RECORD SET below:
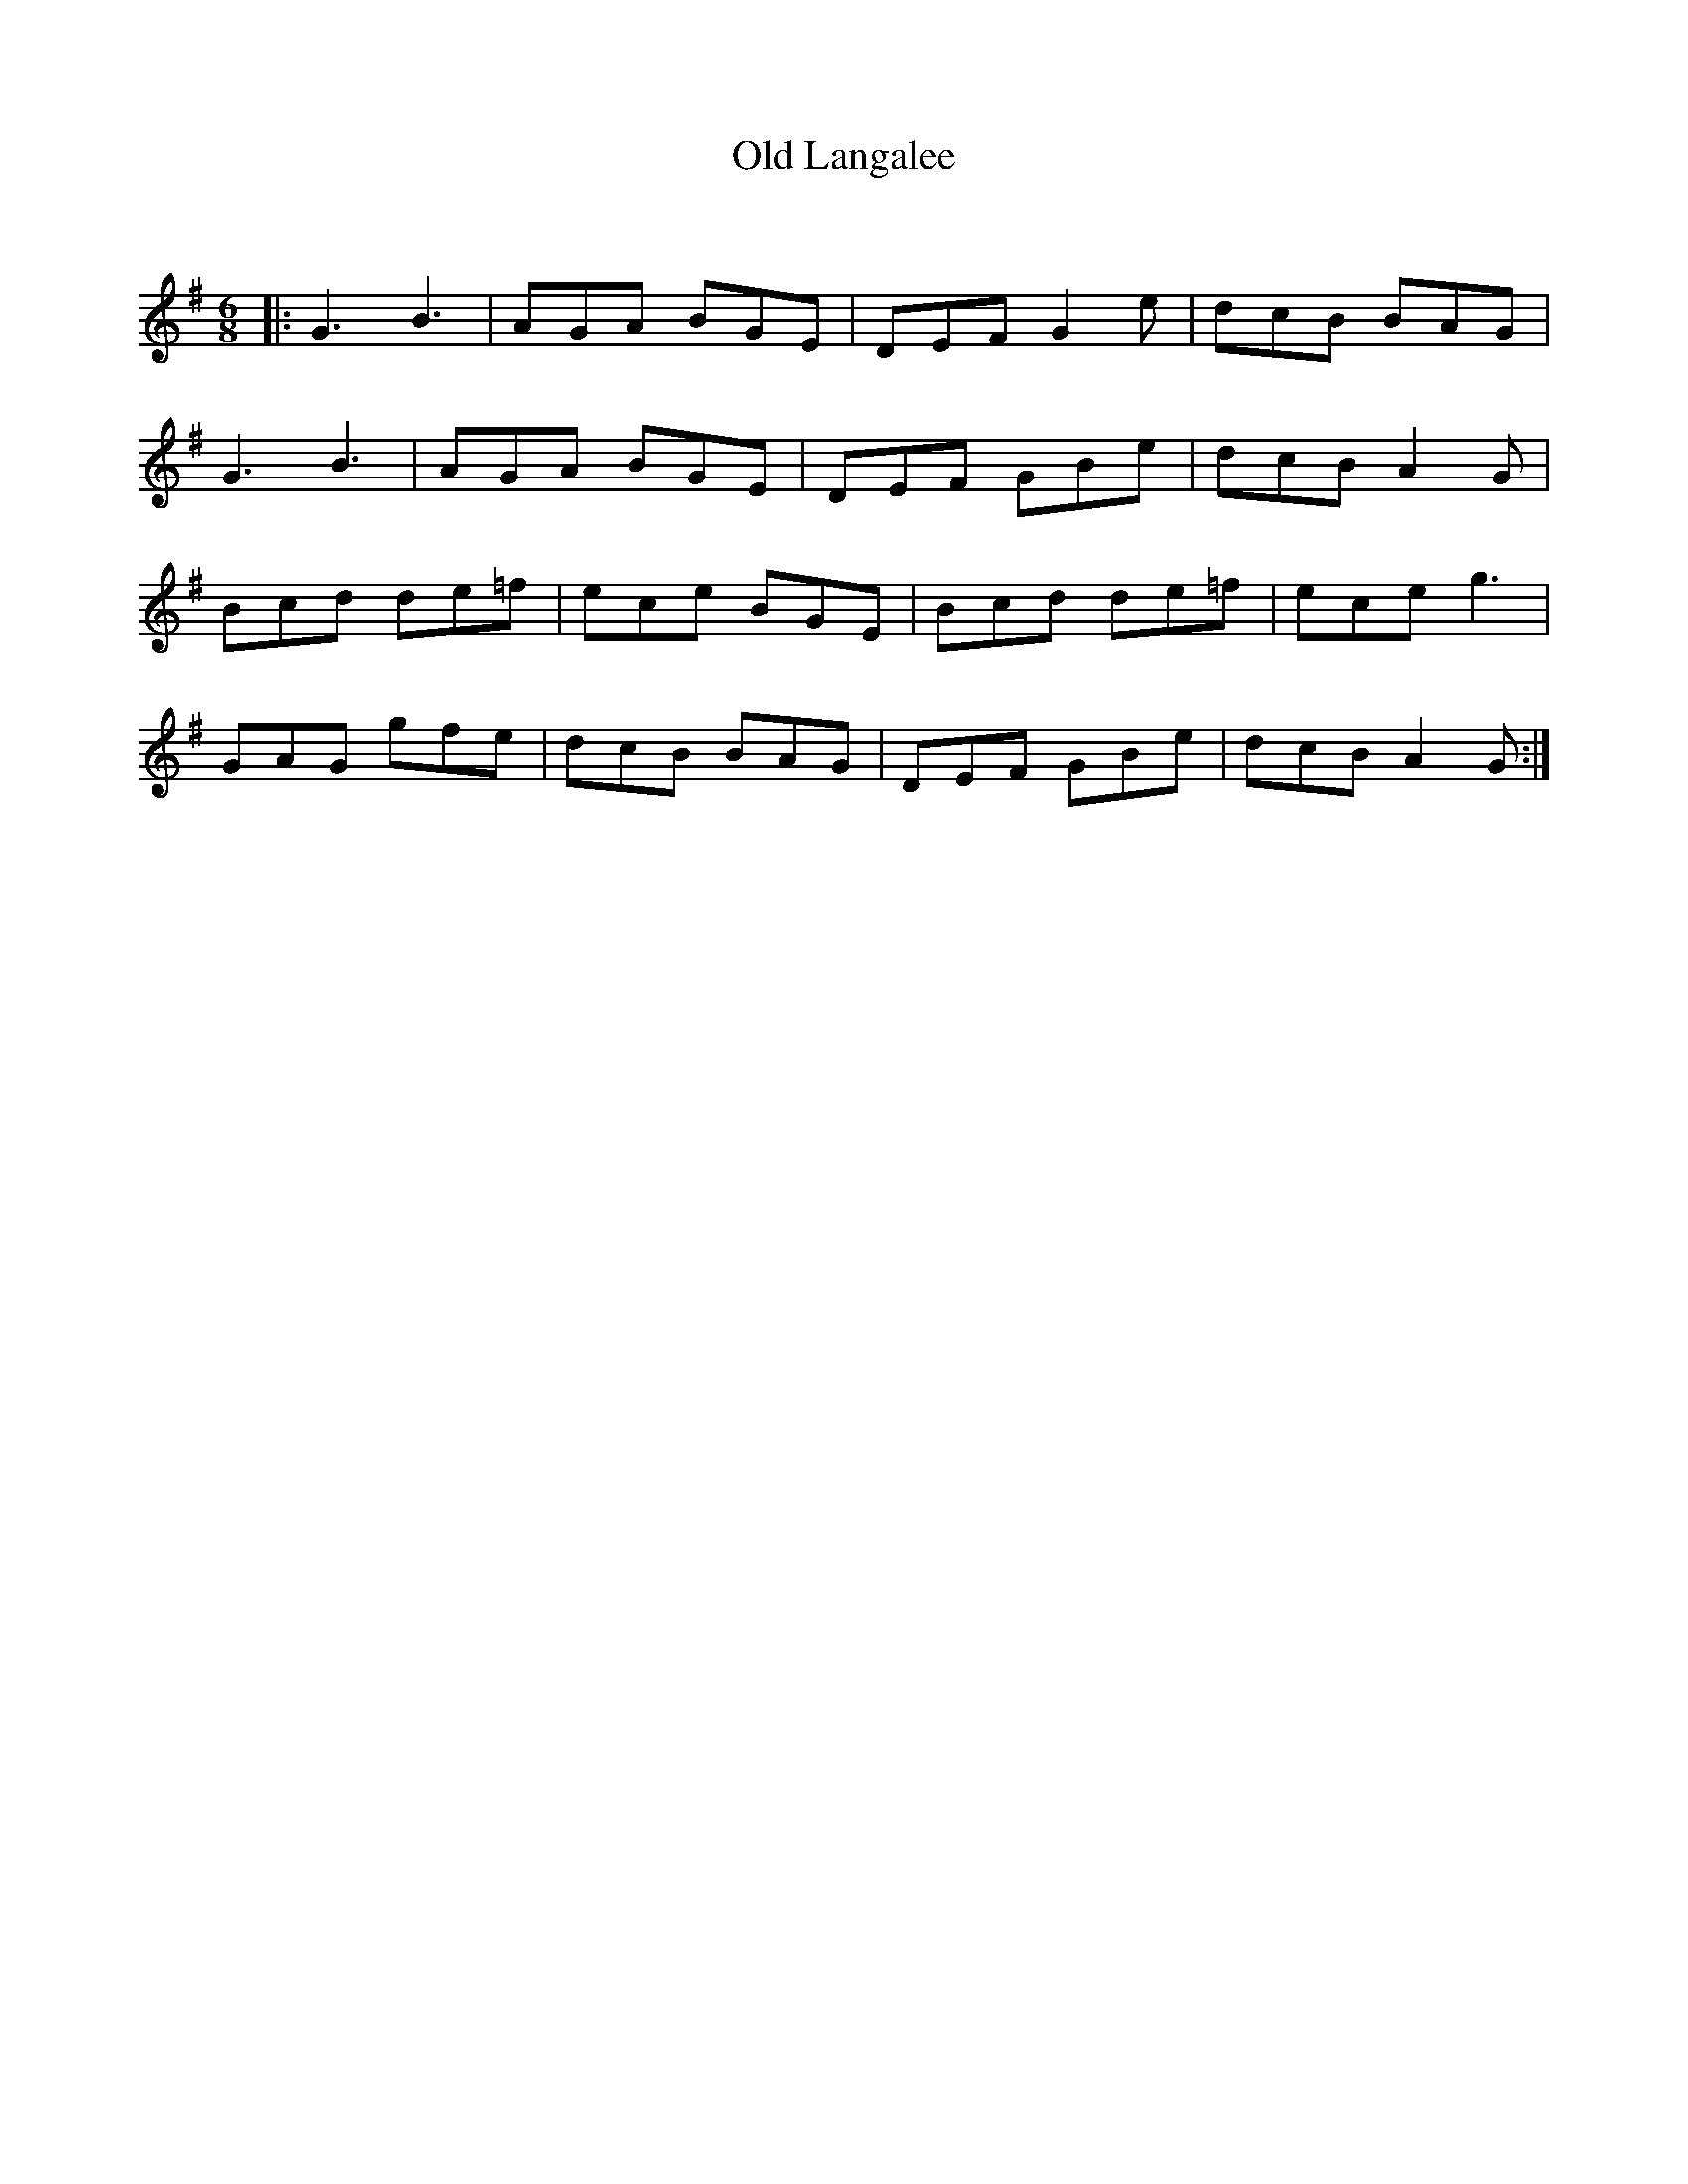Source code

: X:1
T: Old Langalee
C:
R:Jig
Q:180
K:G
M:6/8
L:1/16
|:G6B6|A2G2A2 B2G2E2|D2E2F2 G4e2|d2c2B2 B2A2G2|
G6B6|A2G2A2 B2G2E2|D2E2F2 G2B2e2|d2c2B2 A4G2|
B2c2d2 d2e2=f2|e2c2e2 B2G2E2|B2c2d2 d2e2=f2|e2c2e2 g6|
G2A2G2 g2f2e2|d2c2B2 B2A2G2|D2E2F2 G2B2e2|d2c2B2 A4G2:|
End of RECORD SET.
RECORD SET below:
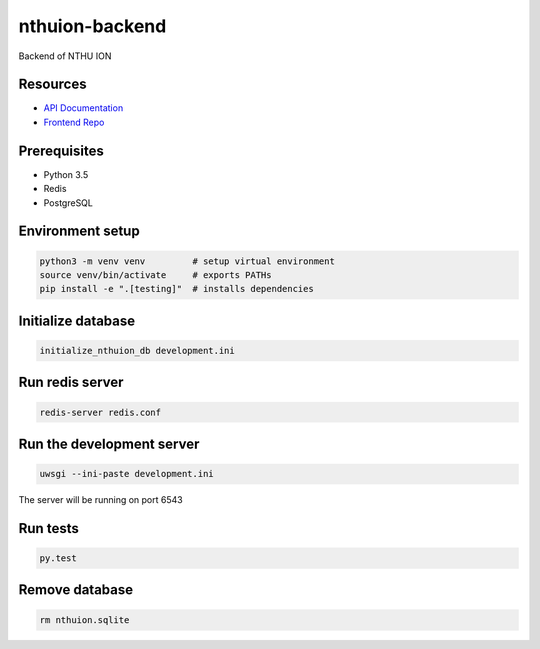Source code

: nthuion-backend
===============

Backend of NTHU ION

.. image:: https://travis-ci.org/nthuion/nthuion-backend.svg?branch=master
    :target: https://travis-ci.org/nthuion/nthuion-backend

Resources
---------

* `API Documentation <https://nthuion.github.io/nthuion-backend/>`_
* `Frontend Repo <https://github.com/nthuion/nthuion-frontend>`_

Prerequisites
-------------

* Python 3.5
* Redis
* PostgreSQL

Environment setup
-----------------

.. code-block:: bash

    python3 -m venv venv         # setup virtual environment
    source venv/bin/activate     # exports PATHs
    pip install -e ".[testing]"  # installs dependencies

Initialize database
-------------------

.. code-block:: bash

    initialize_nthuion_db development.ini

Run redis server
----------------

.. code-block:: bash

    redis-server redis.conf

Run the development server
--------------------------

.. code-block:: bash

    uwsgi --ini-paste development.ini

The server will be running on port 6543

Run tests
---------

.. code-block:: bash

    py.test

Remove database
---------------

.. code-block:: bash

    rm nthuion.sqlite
End of RECORD SET.
RECORD SET below:
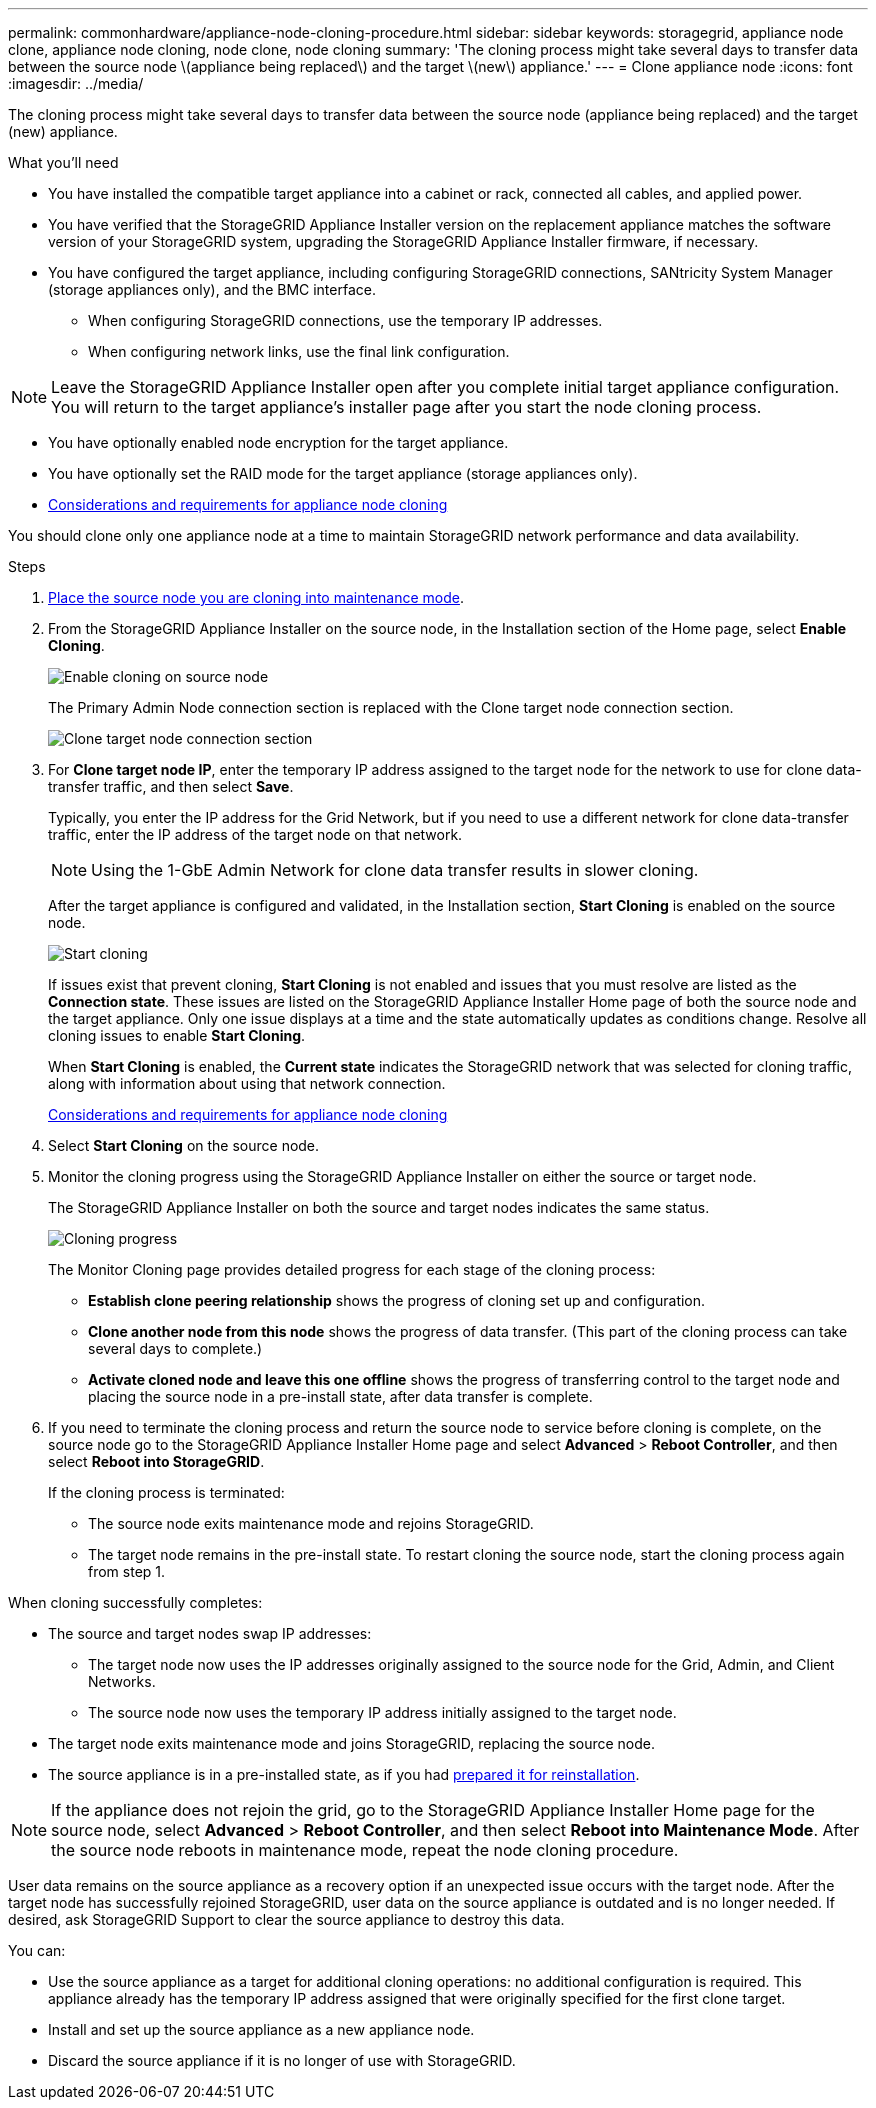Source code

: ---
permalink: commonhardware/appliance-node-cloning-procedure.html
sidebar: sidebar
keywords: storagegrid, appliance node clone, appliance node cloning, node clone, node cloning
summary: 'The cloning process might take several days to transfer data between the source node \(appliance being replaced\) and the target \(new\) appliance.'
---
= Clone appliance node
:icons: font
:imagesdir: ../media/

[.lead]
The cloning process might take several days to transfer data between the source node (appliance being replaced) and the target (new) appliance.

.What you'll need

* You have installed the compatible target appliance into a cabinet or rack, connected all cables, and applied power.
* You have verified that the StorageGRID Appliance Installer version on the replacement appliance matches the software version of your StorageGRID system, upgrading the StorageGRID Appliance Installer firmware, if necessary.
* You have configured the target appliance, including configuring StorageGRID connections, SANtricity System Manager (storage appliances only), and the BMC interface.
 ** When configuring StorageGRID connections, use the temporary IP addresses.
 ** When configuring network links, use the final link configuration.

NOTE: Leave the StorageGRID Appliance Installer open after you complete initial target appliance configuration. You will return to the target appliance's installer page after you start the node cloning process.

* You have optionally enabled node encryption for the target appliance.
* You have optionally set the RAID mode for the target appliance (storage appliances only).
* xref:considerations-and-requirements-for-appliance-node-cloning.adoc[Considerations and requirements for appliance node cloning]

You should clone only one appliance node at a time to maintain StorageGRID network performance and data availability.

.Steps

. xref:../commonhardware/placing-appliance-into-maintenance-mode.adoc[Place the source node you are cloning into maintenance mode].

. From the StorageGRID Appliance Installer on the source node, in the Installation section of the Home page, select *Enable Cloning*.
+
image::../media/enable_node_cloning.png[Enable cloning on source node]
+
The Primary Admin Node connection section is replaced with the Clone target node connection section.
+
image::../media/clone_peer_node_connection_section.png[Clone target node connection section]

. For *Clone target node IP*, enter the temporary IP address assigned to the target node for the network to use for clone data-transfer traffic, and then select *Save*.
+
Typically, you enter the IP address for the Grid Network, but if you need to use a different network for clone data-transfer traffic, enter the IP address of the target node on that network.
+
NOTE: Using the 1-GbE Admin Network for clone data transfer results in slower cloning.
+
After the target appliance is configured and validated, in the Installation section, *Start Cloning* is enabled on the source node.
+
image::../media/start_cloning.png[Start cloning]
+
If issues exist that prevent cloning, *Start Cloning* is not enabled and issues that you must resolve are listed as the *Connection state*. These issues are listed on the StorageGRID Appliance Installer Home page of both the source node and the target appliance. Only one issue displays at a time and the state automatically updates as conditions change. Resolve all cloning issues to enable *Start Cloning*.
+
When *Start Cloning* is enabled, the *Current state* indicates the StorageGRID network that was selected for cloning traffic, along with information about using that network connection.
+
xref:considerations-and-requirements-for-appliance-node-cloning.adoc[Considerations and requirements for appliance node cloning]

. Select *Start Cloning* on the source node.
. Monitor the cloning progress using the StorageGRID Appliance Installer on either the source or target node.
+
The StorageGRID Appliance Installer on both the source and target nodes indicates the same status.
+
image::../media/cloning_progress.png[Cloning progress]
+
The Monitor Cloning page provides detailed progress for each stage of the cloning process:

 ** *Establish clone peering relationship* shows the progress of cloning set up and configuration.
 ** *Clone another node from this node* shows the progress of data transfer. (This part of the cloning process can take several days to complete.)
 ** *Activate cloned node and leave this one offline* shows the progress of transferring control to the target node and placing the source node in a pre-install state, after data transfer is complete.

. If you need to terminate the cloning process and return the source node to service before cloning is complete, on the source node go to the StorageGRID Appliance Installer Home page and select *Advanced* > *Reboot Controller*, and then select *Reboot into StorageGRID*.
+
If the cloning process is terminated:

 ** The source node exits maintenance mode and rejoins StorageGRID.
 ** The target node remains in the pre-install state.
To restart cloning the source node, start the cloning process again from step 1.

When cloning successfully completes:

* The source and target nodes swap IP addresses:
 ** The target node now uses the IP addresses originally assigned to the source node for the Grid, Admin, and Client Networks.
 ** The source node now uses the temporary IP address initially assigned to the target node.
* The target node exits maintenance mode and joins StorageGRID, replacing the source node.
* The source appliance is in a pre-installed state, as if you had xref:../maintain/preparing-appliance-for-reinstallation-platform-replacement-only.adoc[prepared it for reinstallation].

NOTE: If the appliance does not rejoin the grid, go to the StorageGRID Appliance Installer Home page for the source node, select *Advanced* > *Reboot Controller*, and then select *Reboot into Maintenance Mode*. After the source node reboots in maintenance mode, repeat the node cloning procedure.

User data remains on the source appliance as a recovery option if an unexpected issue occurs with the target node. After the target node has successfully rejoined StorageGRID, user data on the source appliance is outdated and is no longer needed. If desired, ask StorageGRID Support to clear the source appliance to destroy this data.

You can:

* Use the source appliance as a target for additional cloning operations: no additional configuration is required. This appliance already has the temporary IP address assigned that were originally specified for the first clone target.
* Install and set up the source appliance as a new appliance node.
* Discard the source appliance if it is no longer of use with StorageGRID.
End of RECORD SET.
* _WHAT YOU ARE ASKED TO DO_: Which lines above run from the one containing "the BMC interface." to the one containing "final link configuration."? Give them again exactly, both ends included.

* _COMPLETED TASK_:
* You have configured the target appliance, including configuring StorageGRID connections, SANtricity System Manager (storage appliances only), and the BMC interface.
 ** When configuring StorageGRID connections, use the temporary IP addresses.
 ** When configuring network links, use the final link configuration.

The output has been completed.